Task requirements:
1: Answer these questions using the forum post about insulating a rebuilt house:
(a) Which insulation material does the writer choose, and for what reasons?
(b) What R-value does the writer's original plan give for walls with 2X6 studs?
(c) What covers the clay ground in the crawlspace?
2: Continue the forum post about insulating a rebuilt house, starting after its final sentence.

Document text:
A Big Thanks from me to all the helpful folks here

This is going to be kind of a long post, with several questions....I'm pretty thoroughly confused....but I can throw some pics in to help explain things a bit, and more if necessary....It's a giant DIY project for me and I'm in mostly over my head again, so please don't hurt me too much...

This house is in central Ark. US, Area 3 according to Building Science.com, its a warm/humid environment, but it does snow, and then melt after a day or two, in winter...summers are basically hot and humid.

When finished it will have the 1st and 2nd floors centrally heated and cooled with a forced air heat-pump type split system. The partial (36" exterior walls) 3rd floor may be finished eventually...but with it's own HVAC system.

The questions mostly revolve around my confusion about whether to use a kraft-faced fiberglass batt type vapor barrier, or not, in several areas of the home. Fiberglass is my choice to use due to availability here and ease of installation.

After reading more about this geographical area, and building here, via Building Science.com, I have found recommendations for a vapor barrier vary greatly from a colder climate. As well as the root causes of unwanted condensation.

My original plan was to use fraft-faced batts with kraft-face towards living space, of appropriate r-value for stud depth in respective walls, ie. r-13 for 2X4 studs, r-19 for 2X6 studs...
I think I have some unusual circumstances to complicate things though..

I started with this...



and built it into this...



The original building was built on a bearing block wall, about 6" thick and 11" long.
Like this...



I demo'd everything on, and inside of, the block walls. Then built a platform-framed, partial-3 story building inside and on top of the original structure...So the masonry is now mostly a semi-bearing (I poured separate reinforced footers, tied to the original foundation, for the platform sill plates and beams) brick facade now.

The crawlspace is unconditioned and passively vented. I have 2 layers of 6 mil poly laid down down on the clay ground, 12 mils poly total, with pea gravel on the poly.

The rim joists and crawlspace are sealed with foam from the interior first floor at the exterior wall, below the first floor subfloor.

Extracted entries:
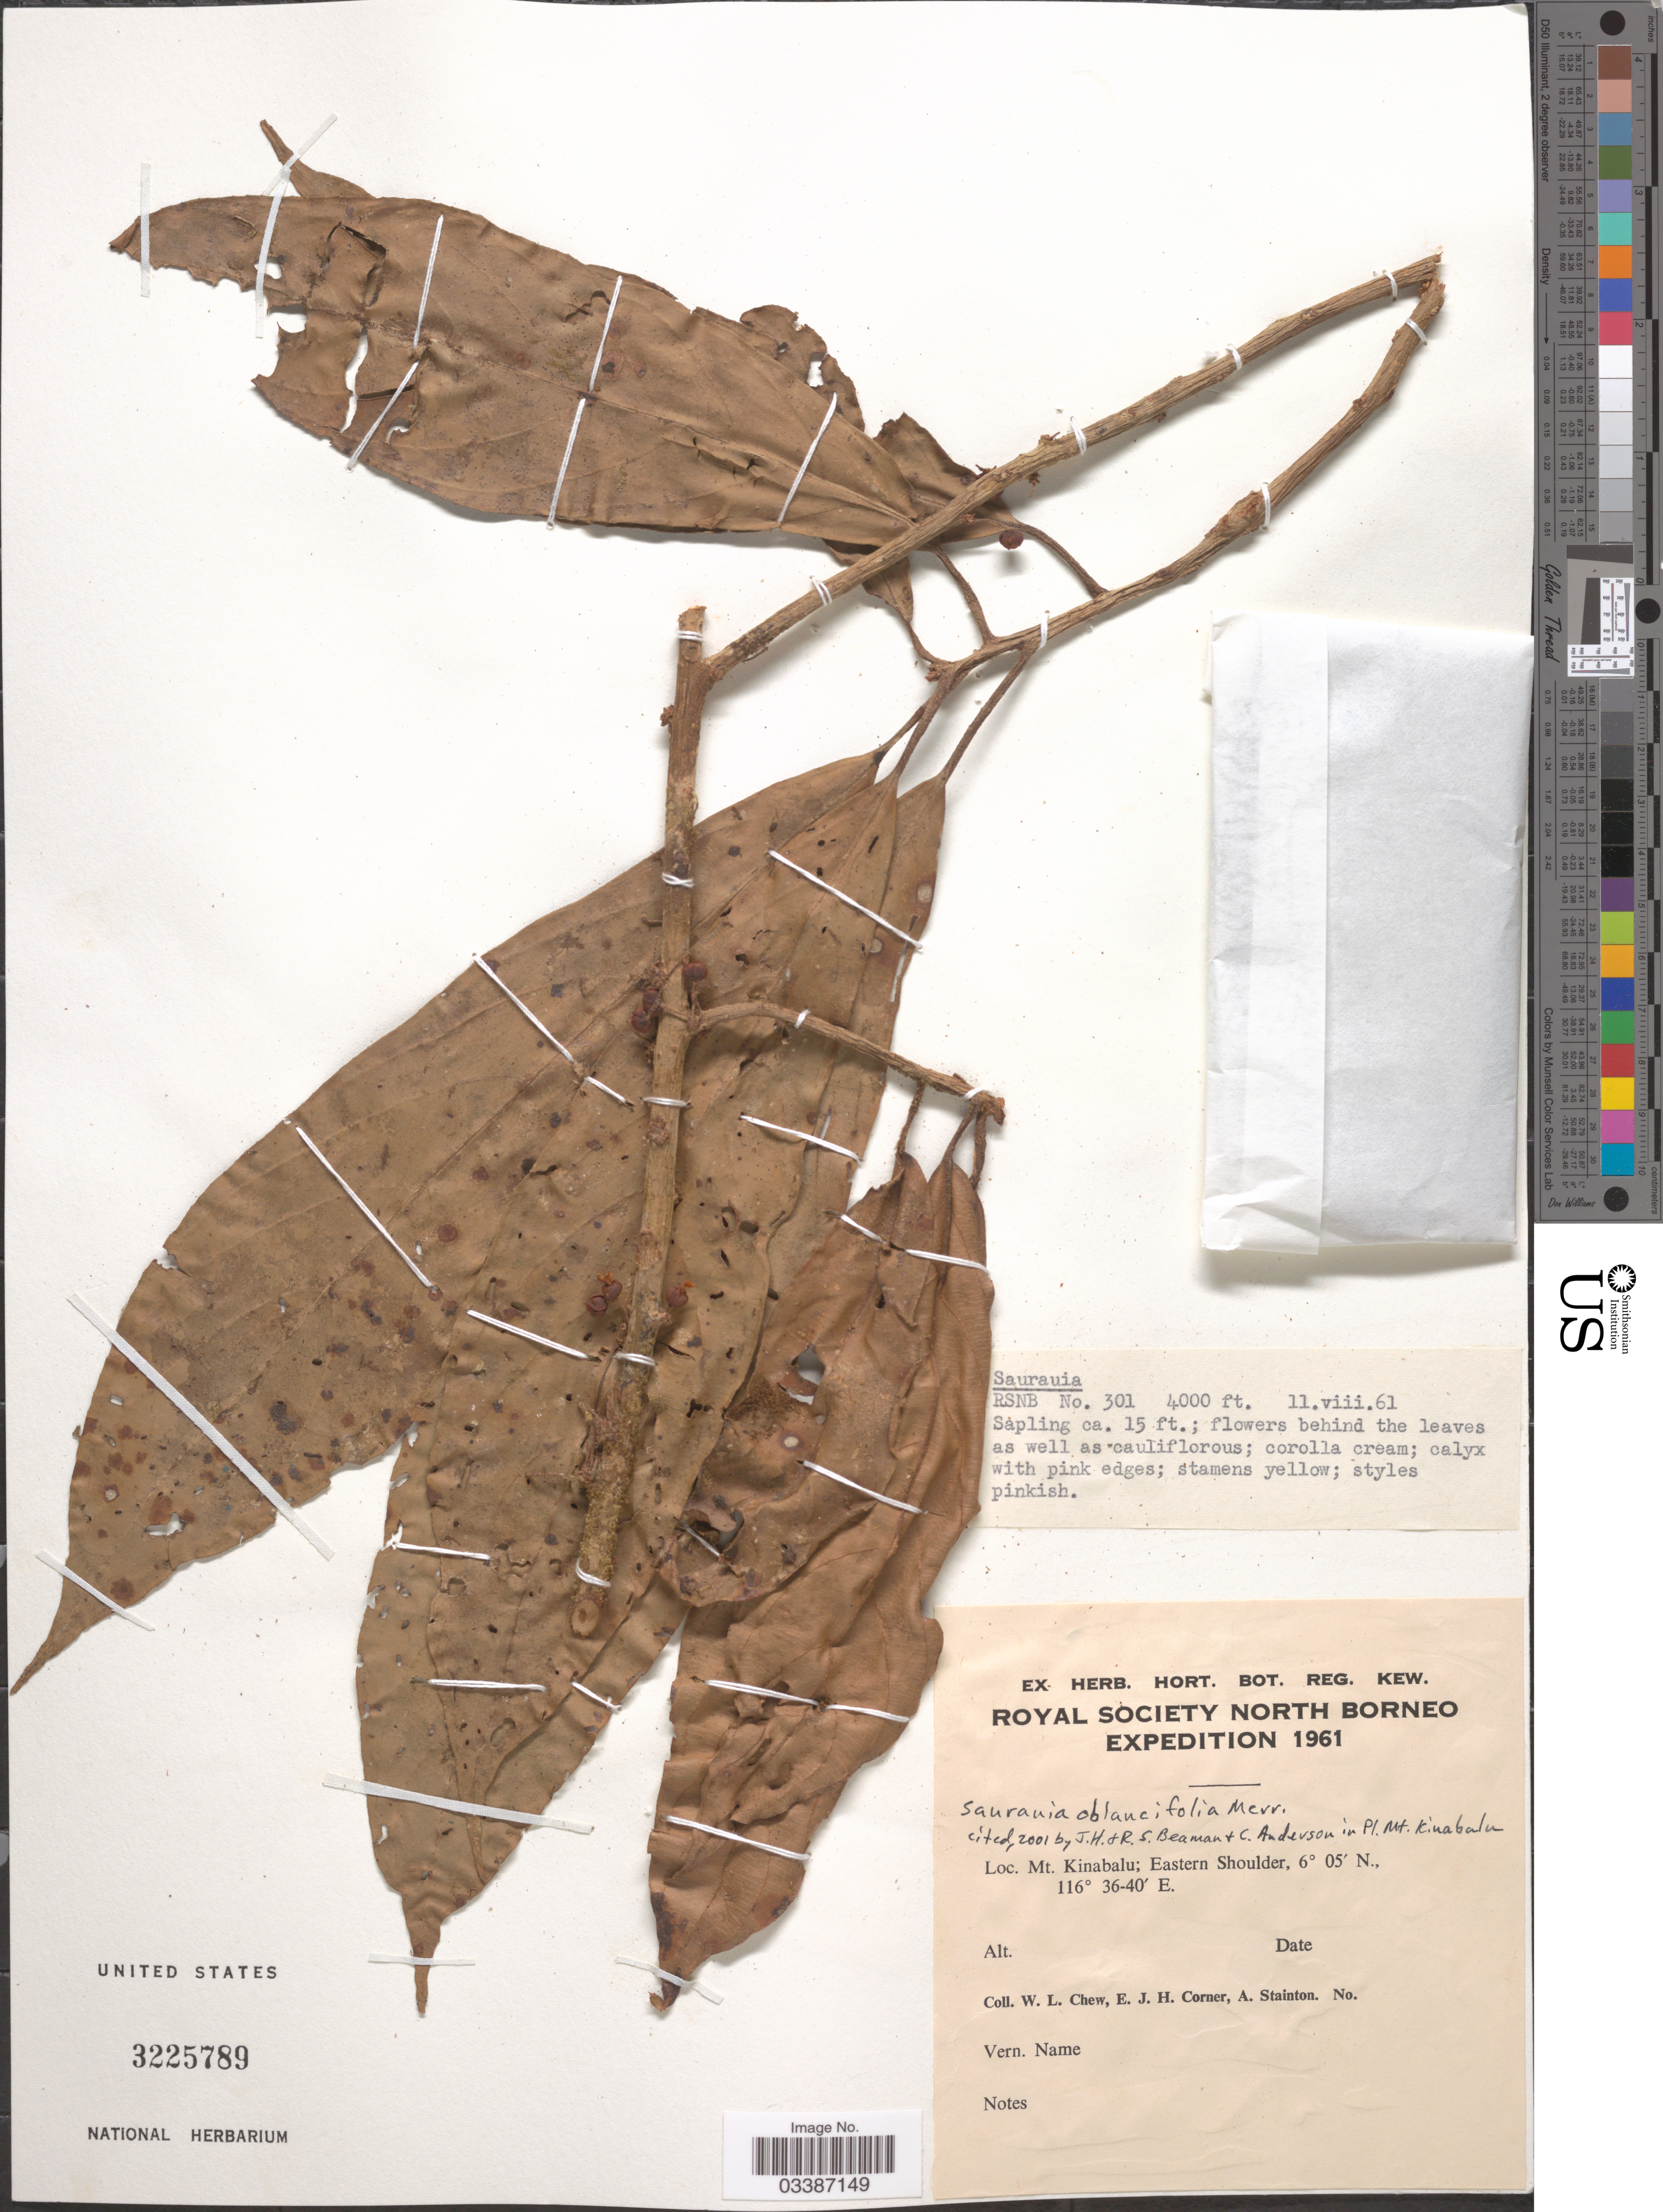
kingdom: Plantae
* * *
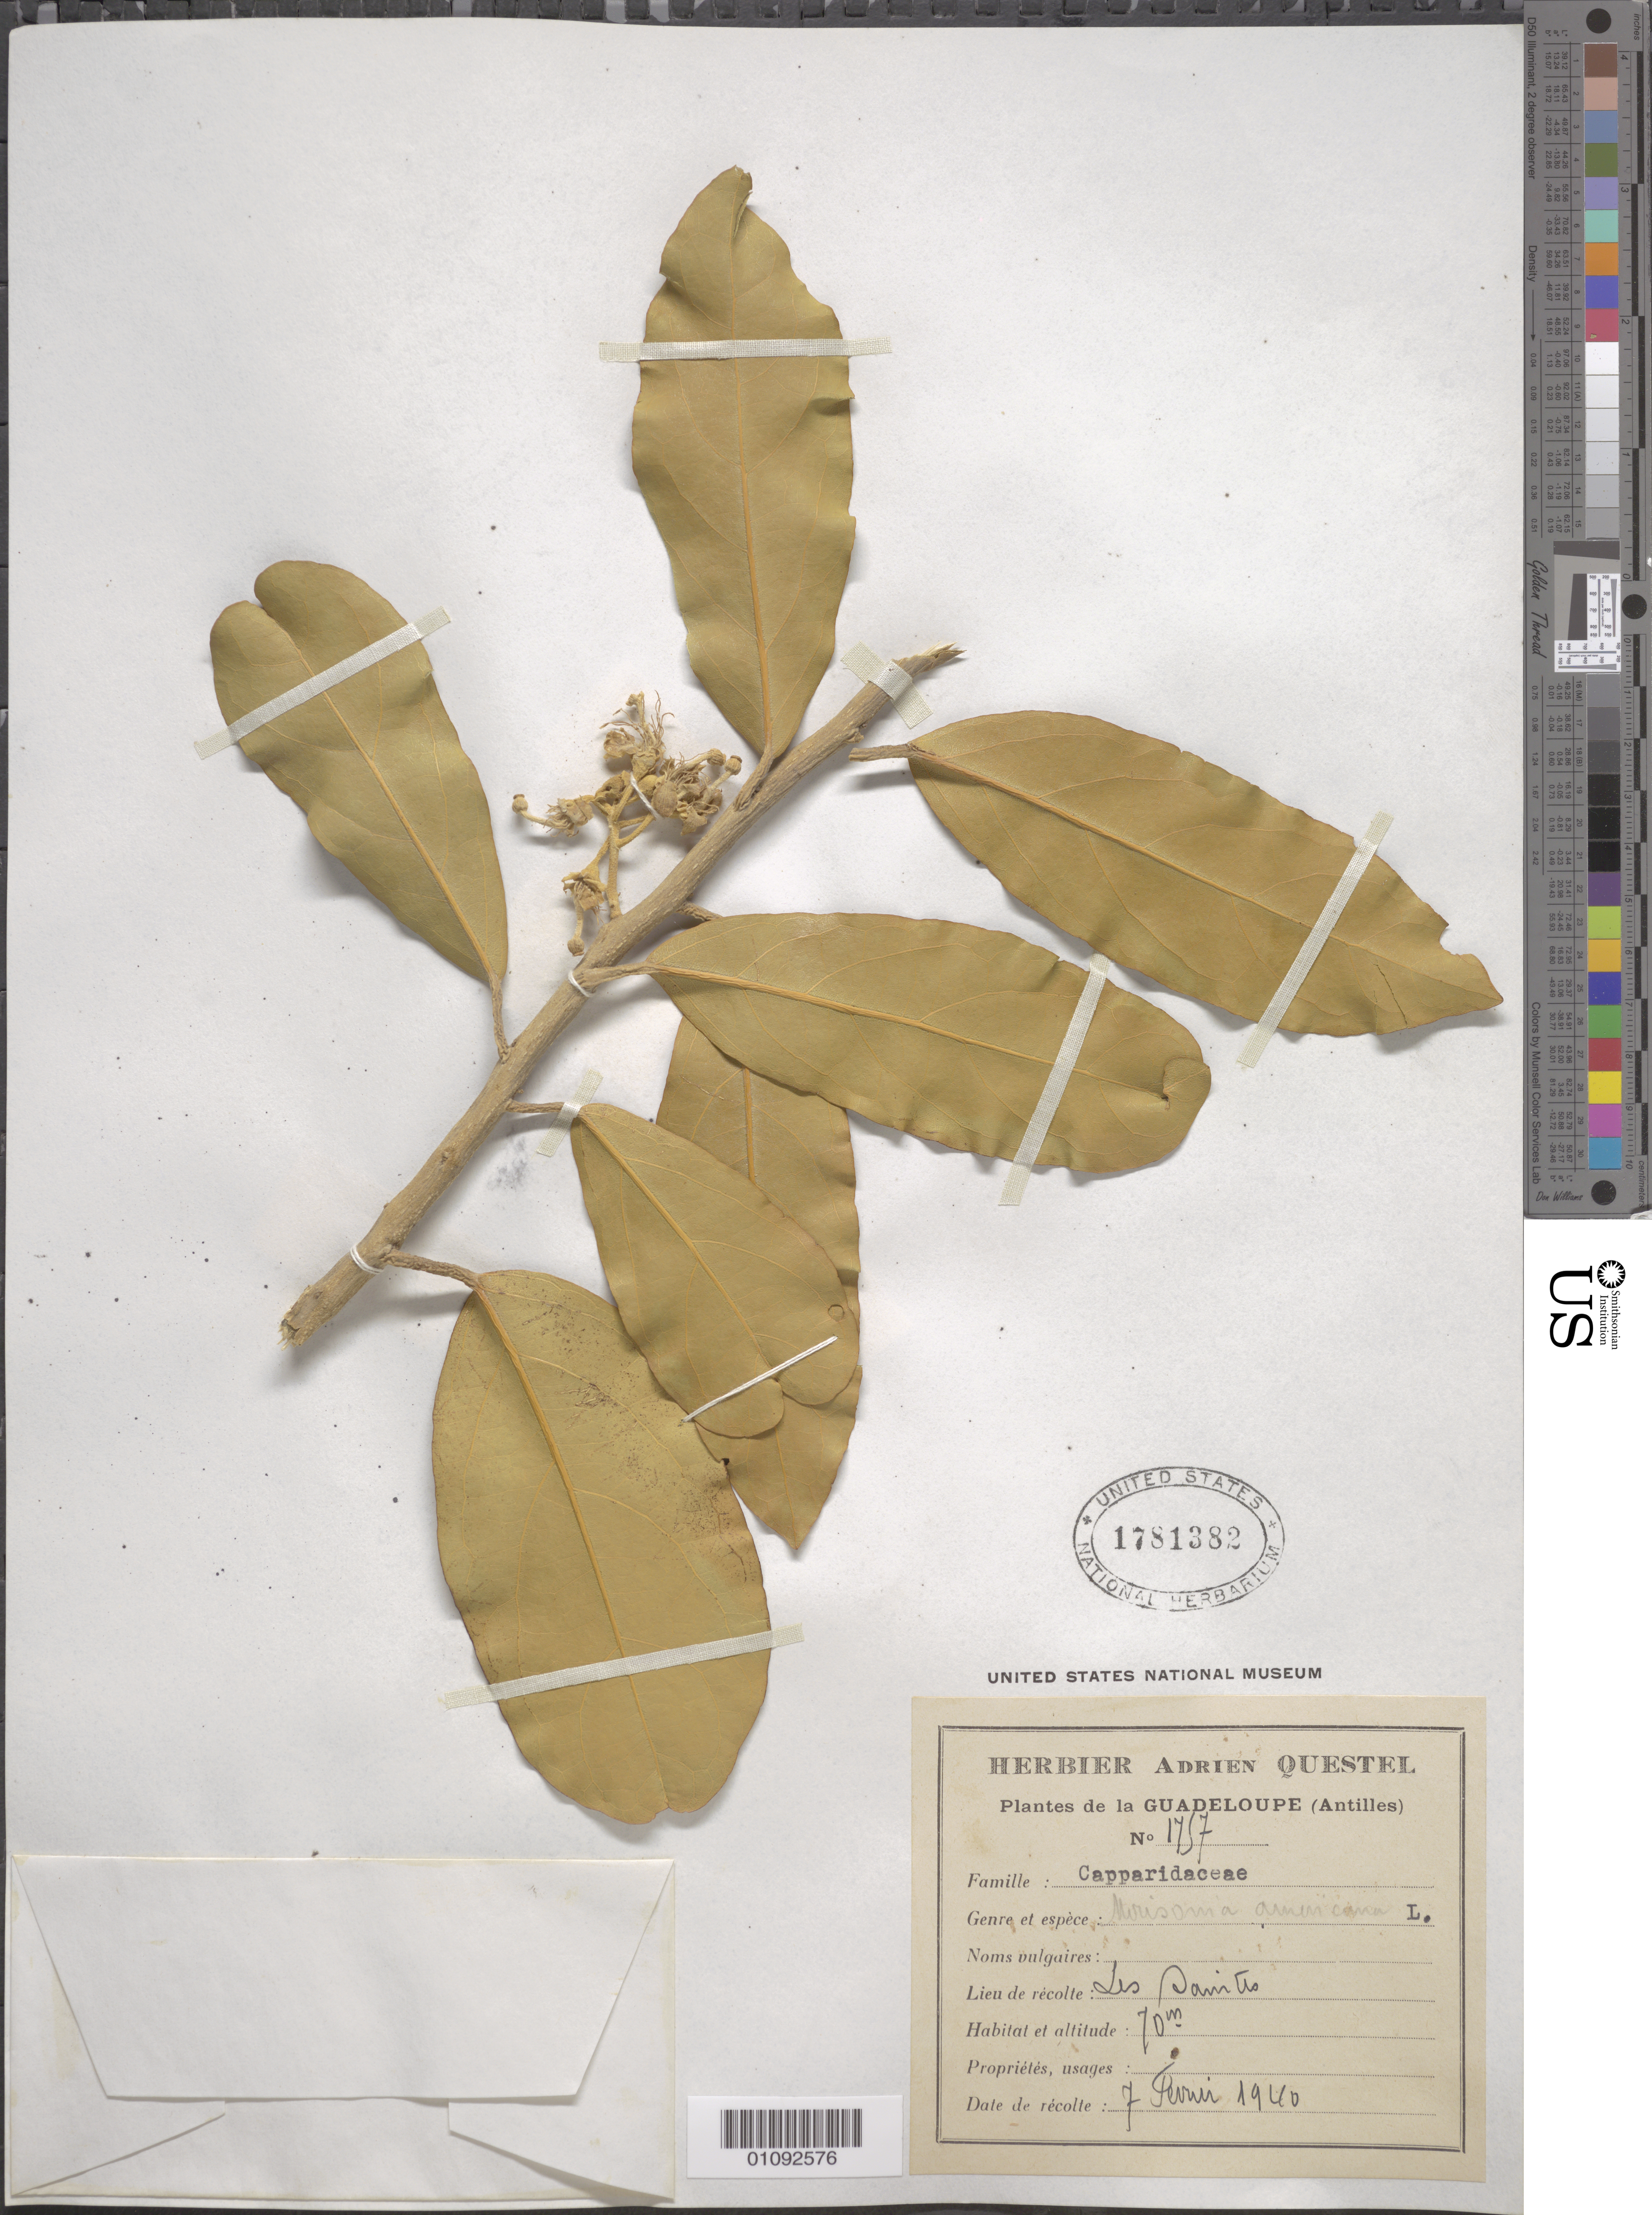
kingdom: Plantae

Results of the exercise:
1:
(a) Fiberglass, because of its availability in the area and its ease of installation.
(b) R-19.
(c) Two layers of 6 mil poly, 12 mils in total, with pea gravel on top of the poly.

2:
I already did the first floor joists with r-30 fiberglass batts, kraft-backing facing towards living space,with a 1-1/8" Advantech, tongue and groove subfloor.

Q1 Did I screw up using kraft faced backing here?

The interior first floor walls are 2X4s, the bottom and lower top plate are normal, however, the upper top plate is a 2X12 that straddles both the interior stud wall and the exterior masonry wall, sealing the space above the wall. The interior stud wall is about 1 3/4" from the masonry wall. The interior of the masonry wall mostly has a plaster coating. The exterior has been re-pointed and any penetrations or gaps in the masonry are filled. Around the windows included. It's very tight.

Like this:





I plan to keep the r-13 insulation away from the from the masonry in the 2X4 stud bays but would like to use the kraft faced backing, facing the living space, for ease of installing.

The wall is very tight draft-wise and it seems there's enough airspace in the 6" masonry blocks themselves, to allow the interior of the wall breathe to the outside, as well as limiting wind-blown and thermally driven moisture......I think? Although I'm also not sure how much the interior plaster coating is acting as a vapor barrier.

Q2 Should I use non-kraft faced batts in the 1st floor walls instead of kraft-faced, to allow greater permeability to the interior of the building? I understand that air leakage is a much greater source of moisture problems than lack of permeability, and these walls are very tight.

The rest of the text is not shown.